In a little while you will be alone in shoreless space, to wander its limitless solitudes without friend or comrade forever... for you will remain a thought, the only existent thought, and by your nature inextinguishable, indestructible— Mark Twain

Steve Jobs will come alive tomorrow. His autobiography based on 50 exclusive interviews over the past two years with Walter Isaacson, former editor of Time, is set to unravel his “passions, demons, desires, artistry, devilry and obsession for control.” When diagnosed with terminal cancer, the Apple co-founder authorised his biography because “I wanted my kids to know me,” he told Isaacson the very last time they met. “I wasn't always there for them, and I wanted them to know why and to understand what I did.”

Pity the father of this icon. Few know of the 80-year-old Syrian, Abdulfattah Jandali. Instead, the name that will live is ‘Jobs.’Paul and Clara Jobs “were my real parents,” declared their adopted son, shutting tight the lid on his birth, Arab roots, religion and adoption. But what draws us to Jobs is his Arabian DNA writ all over his handsome face and the tale of a brother in search of his real sister, only to discover that she is the best-selling novelist, Mona Simpson. The filial bond snapped when the sister bid farewell to her famous brother on his deathbed.

Four years ago I saved a column written by Steve Jobs. I did not own an Apple. I did not know who Steve Jobs was. Yet ‘Purple Patch: Looking for love’ hit my gut right away. So did his photo — that certain smile lighting up his dancing eyes radiating energy. Steve guarded his privacy and rarely shared the magic he wielded. Himself a college dropout, he gave a stirring commencement speech to the students at Stanford University in 2005, after diagnosed with the killer pancreatic cancer. For once he opened himself up to let the world in and know more of the man who preferred to talk of his products instead of himself.

“Your time is limited, so don’t waste it living someone else’s life. Don’t be trapped by dogma — which is living with the results of other people’s thinking. Don’t let the noise of others’ opinions drown out your own inner voice. And most importantly, have the courage to follow your heart and intuition. They somehow already know what you truly want to become. Everything else is secondary.”

He then told the students that he was lucky to find what he loved to do early in life. His partner Steve Wozniak and he started Apple in Jobs parents’ garage when he was 20. “We worked hard and in ten years, Apple had grown from just the two of us in a garage into a $2 billion company with over 4,000 employees. We’d just released our finest creation, the Macintosh, a year earlier, and I’d just turned 30, and then I got fired.”

The geek he hired to run the company staged a coup against Jobs. “What had been the focus of my entire adult life was gone, and it was devastating,” he told the students. Very much in love with computers, Jobs decided to start all over again. He’d been rejected but he was still in love with computers.

“Sometimes life’s going to hit you in the head with a brick. Don’t lose faith… Getting fired from Apple was the best thing that could have ever happened to me.” It freed him to enter one of the most creative periods of his life.

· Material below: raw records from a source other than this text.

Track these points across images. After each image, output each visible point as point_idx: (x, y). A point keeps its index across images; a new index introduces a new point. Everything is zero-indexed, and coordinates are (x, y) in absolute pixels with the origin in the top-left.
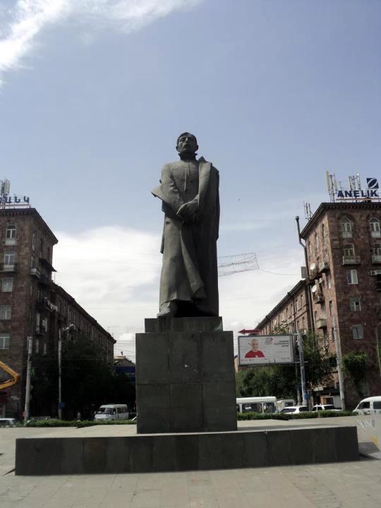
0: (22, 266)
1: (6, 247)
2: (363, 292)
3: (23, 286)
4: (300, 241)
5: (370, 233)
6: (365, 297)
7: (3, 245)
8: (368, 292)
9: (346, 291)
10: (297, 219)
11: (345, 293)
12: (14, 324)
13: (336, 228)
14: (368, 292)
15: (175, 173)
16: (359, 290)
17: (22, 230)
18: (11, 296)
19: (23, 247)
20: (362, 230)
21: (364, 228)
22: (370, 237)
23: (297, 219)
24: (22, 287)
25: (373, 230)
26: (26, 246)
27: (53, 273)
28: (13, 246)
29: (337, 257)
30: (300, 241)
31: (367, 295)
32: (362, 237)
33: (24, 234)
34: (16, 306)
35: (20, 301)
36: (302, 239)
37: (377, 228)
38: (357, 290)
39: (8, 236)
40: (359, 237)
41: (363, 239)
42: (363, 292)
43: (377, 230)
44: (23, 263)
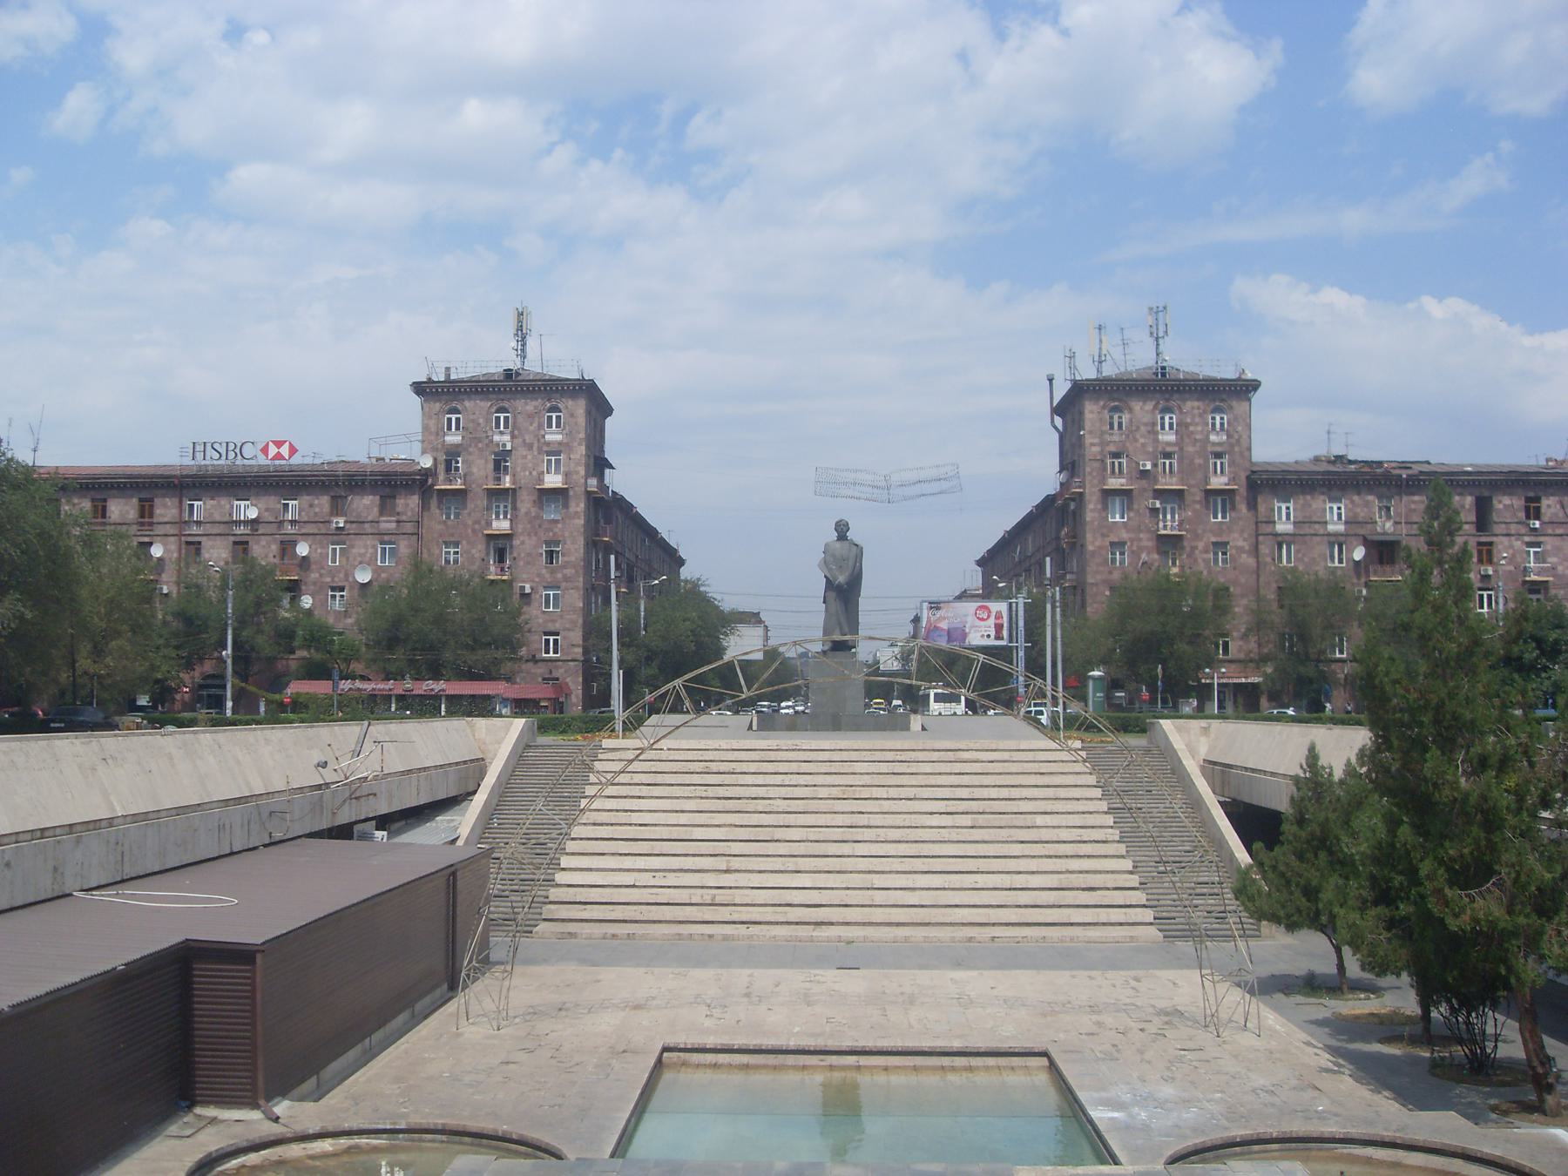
0: (575, 477)
1: (548, 444)
2: (1132, 535)
3: (579, 509)
4: (1052, 421)
5: (1156, 433)
6: (1135, 544)
7: (542, 440)
8: (1141, 535)
9: (1105, 531)
10: (1051, 380)
11: (1103, 535)
12: (565, 571)
13: (1098, 424)
14: (1141, 535)
16: (1128, 532)
17: (572, 415)
18: (560, 526)
19: (576, 444)
20: (1142, 428)
21: (1146, 424)
22: (1156, 441)
23: (1051, 380)
24: (577, 512)
25: (1163, 428)
26: (580, 444)
27: (607, 471)
28: (560, 443)
29: (1095, 474)
30: (1052, 421)
31: (1140, 540)
32: (1142, 440)
33: (576, 423)
34: (568, 542)
35: (575, 534)
37: (1171, 425)
38: (1123, 531)
39: (550, 426)
40: (1136, 440)
41: (1143, 445)
42: (1132, 535)
43: (1171, 427)
44: (577, 473)
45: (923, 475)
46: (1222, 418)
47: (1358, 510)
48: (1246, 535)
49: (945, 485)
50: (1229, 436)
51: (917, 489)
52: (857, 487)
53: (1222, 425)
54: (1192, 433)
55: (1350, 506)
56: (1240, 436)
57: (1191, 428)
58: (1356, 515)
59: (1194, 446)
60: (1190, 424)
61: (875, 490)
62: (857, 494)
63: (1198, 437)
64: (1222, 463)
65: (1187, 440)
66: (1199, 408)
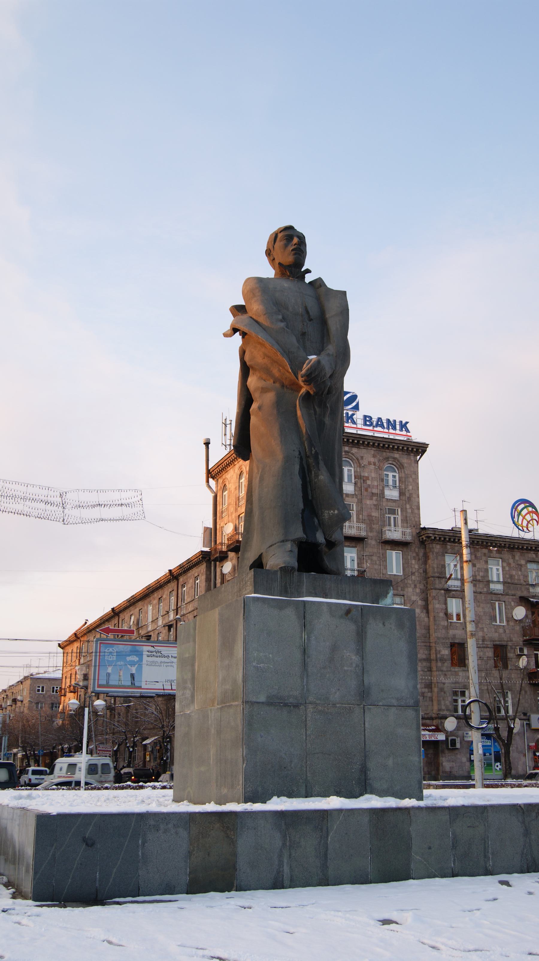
4: (208, 481)
10: (207, 444)
15: (264, 313)
23: (207, 444)
30: (208, 481)
36: (211, 480)
45: (103, 498)
46: (394, 477)
47: (514, 573)
48: (418, 590)
49: (126, 511)
50: (401, 494)
51: (96, 513)
52: (28, 503)
53: (395, 482)
54: (369, 485)
55: (507, 569)
56: (411, 494)
57: (369, 482)
58: (511, 576)
59: (371, 499)
60: (367, 478)
61: (48, 507)
62: (26, 510)
63: (375, 491)
64: (395, 518)
65: (364, 493)
66: (375, 464)
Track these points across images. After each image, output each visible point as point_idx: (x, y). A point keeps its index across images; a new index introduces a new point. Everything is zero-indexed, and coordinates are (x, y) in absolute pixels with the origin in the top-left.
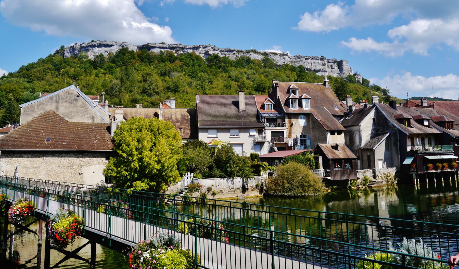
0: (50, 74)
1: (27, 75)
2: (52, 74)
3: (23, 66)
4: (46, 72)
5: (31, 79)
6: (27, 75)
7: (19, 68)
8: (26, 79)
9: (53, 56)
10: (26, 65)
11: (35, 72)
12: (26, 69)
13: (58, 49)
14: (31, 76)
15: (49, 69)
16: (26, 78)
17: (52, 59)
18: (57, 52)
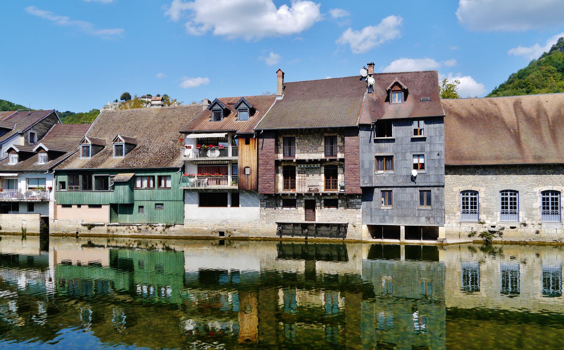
0: (552, 77)
1: (524, 84)
2: (554, 77)
3: (513, 74)
4: (546, 76)
5: (529, 88)
6: (524, 84)
7: (508, 77)
8: (524, 89)
9: (550, 54)
10: (517, 72)
11: (533, 79)
12: (518, 77)
13: (556, 44)
14: (529, 84)
15: (549, 71)
16: (523, 87)
17: (550, 58)
18: (554, 49)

“You’ve got to find what you love, and that is as true for work as it is for your lovers,” he said standing on the Stanford University stage with the sun lighting up his face. “Your work is going to fill a large part of your life, and the only way to be truly satisfied is to do what you believe is great work, and the only way to do great work is to love what you do. If you haven’t found it yet, keep looking, and don’t settle. As with all matters of the heart, you’ll know when you find it, and like any great relationship it just gets better and better as the years roll on.”

So keep looking; don’t settle, he urged. “Stay hungry. Stay foolish.” Sure enough, Apple asked him to return.

Many mourn him today and will miss him terribly. The New York Times wonders whether there will be anyone at Apple with the “imagination to pluck brilliant, previously unthinkable visions out of the air — and the conviction to see them through with monomaniacal attention to detail?” It gives the answer itself: “The odds are zero.” Few, says NYT, have the “courage, energy, staying power to swim upstream, against the currents of social, economic and technological norms, all in pursuit of an unshakable vision.”

Steve Jobs, 56, did not invent the Mac or the wonderful gadgets that followed. But he visualised them and inspired a team of engineers, artists and technocrats to realise his vision. Never accepting ‘no’ for an answer, Steve’s dream of creating style and beauty even if it cost more, was his hallmark to fame. It was in his genes. When asked by Fortune magazine 11 years ago if design was an “obsession” with him, Steve said that most people think design means veneer. “It’s interior decorating,” he continued. “It’s the fabric of the curtains and the sofa. But to me, nothing could be further from the meaning of design. Design is the fundamental soul of a man-made creation that ends up expressing itself in successive outer layers of the product or service.”

He may not be around but his words and images will stay long before another Steve Jobs comes along, if ever.